Auf Nachfrage des c’t Magazins wieso Services wie Amplitude diese sensiblen Daten erhalten, gab Ada an, dass sich die sensiblen Daten auf einem geschützten Bereich innerhalb von Amplitude befinden würden, auf den Amplitude keinen Zugriff hätte. Weitere Nachfragen dazu, wie dies technisch sichergestellt wird und wieso die Daten denn dann überhaupt an Amplitude weitergegeben werden, blieben unbeantwortet. Ein Blick auf die AGBs der amerikanischen Analysefirma Amplitude verrät, dass sich die Firma vertraglich Zugriffsrechte an den Daten ihrer Kunden zusichert, die ihre Services in Anspruch nehmen. Selbst wenn Ada einen Vertrag abgeschlossen hat, der von diesen Standard-AGBs abweicht, lässt sich kaum leugnen, dass Amplitude Zugriff benötigt, um die Daten entgegennehmen zu können.

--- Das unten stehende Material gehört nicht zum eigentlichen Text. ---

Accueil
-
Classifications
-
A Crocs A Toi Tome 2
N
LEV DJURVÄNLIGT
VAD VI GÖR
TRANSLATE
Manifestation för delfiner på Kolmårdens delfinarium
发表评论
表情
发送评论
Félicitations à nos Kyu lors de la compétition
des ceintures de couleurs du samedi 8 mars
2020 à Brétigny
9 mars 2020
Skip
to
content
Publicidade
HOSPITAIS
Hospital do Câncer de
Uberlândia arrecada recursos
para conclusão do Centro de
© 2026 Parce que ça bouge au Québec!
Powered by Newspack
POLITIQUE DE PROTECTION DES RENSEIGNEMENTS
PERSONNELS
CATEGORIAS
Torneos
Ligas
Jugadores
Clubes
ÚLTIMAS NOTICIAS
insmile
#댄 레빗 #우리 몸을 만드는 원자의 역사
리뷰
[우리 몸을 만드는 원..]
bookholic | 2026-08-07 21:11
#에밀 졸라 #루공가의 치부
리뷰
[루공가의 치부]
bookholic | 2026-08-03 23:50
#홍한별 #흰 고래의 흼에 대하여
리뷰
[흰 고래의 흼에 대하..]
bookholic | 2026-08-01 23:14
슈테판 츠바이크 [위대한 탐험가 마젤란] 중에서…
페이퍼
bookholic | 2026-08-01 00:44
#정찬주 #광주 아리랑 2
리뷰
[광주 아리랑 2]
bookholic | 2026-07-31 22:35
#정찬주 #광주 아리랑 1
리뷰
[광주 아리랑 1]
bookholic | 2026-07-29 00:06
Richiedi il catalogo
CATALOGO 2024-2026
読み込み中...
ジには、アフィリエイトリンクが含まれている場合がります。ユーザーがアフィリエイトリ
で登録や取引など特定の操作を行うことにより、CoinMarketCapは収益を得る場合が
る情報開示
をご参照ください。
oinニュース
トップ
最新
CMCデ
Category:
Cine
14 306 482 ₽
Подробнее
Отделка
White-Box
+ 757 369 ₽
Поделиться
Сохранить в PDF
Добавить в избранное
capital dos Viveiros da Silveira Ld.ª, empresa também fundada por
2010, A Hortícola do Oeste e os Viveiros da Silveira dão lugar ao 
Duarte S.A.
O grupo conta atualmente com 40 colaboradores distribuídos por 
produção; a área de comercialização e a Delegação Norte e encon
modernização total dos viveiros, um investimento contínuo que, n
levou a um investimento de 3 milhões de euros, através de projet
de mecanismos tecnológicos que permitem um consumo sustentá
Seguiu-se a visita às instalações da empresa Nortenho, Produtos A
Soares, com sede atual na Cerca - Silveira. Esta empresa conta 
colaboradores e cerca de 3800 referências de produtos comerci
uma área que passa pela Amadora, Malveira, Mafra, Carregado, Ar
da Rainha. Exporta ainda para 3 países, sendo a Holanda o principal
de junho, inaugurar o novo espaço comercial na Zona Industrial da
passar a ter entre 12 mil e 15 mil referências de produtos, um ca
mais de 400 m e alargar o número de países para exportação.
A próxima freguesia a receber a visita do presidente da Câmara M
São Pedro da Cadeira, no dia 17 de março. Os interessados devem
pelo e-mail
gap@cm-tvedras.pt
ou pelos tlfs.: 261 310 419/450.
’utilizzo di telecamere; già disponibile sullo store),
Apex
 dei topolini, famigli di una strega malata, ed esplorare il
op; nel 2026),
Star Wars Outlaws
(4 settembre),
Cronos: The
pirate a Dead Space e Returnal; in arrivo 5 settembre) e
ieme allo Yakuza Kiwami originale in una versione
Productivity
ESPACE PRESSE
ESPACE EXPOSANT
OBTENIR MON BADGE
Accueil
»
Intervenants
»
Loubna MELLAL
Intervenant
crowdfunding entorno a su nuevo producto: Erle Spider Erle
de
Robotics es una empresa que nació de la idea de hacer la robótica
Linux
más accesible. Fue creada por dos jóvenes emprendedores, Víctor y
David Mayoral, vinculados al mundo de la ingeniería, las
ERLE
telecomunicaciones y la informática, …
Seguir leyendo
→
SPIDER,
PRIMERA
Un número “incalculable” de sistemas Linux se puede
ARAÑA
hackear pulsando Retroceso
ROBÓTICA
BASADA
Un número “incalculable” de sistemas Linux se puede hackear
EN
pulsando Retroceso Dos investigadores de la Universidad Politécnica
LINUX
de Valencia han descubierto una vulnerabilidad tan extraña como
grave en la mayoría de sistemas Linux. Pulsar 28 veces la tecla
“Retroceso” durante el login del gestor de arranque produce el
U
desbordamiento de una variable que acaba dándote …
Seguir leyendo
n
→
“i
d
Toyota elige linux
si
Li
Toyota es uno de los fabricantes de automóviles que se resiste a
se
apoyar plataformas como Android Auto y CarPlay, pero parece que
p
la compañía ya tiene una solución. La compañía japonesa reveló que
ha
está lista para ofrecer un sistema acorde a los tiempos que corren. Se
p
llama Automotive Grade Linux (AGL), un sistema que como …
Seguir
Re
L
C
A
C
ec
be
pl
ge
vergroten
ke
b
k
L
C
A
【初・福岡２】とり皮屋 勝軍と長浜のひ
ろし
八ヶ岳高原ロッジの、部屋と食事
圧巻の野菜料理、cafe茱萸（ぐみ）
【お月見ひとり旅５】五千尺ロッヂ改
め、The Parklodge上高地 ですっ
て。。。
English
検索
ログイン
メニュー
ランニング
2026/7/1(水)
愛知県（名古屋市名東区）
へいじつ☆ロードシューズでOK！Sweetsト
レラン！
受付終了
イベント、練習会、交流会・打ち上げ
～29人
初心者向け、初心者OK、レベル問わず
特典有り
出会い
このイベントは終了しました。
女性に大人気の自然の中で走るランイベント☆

Zwei unterschiedliche Datenschutzerklärungen

Ebenfalls fragwürdig sind die Abweichungen zwischen der deutschen und der englischen Datenschutzerklärung von Ada, welche normalerweise inhaltlich nicht differieren sollten. Tatsächlich lassen sich jedoch grobe Unterschiede in der Beschreibung der Datenweitergabe und -verarbeitung finden. Dass die Formulierungen in der englischen Fassung deutlich oberflächlicher gehalten sind, lässt sich mit einem zugedrückten Auge noch durch die sprachliche Divergenz begründen. Besonders auffallend ist allerdings, dass ein Absatz zur Nutzung personenbezogener Daten im Englischen schlichtweg fehlt. Die deutsche Version beschreibt, dass Name, Geburtsdatum und Facebook-Accountdaten in der Benutzerdatenbank eingepflegt werden. In der englischen Fassung, welche, laut Ada, die offizielle und in Rechtsangelegenheiten maßgebende Fassung ist, wird nichts dergleichen erwähnt. Damit verstößt Ada auch in diesem Punkt gegen eine Richtlinie der DSGVO, da diese vorschreibt, dass die Datenschutzregelungen verständlich und in klarer, einfacher Sprache zu konzipieren sind.

Wie die Datenverarbeitung vonstattengeht, ist also kein Geheimnis. Bedeutet dies im Umkehrschluss, dass die 8 Millionen Nutzer, die Ada eigenen Angaben zufolge hat, die Datenschutzbestimmungen schlichtweg nicht gelesen haben? Es ist zu hoffen, dass die Enthüllung der unzähligen Sicherheitsmakel innerhalb der letzten Monate einen Großteil der potentiellen Anwender zukünftig davon abhalten wird, ihre Daten mit dieser App zu teilen.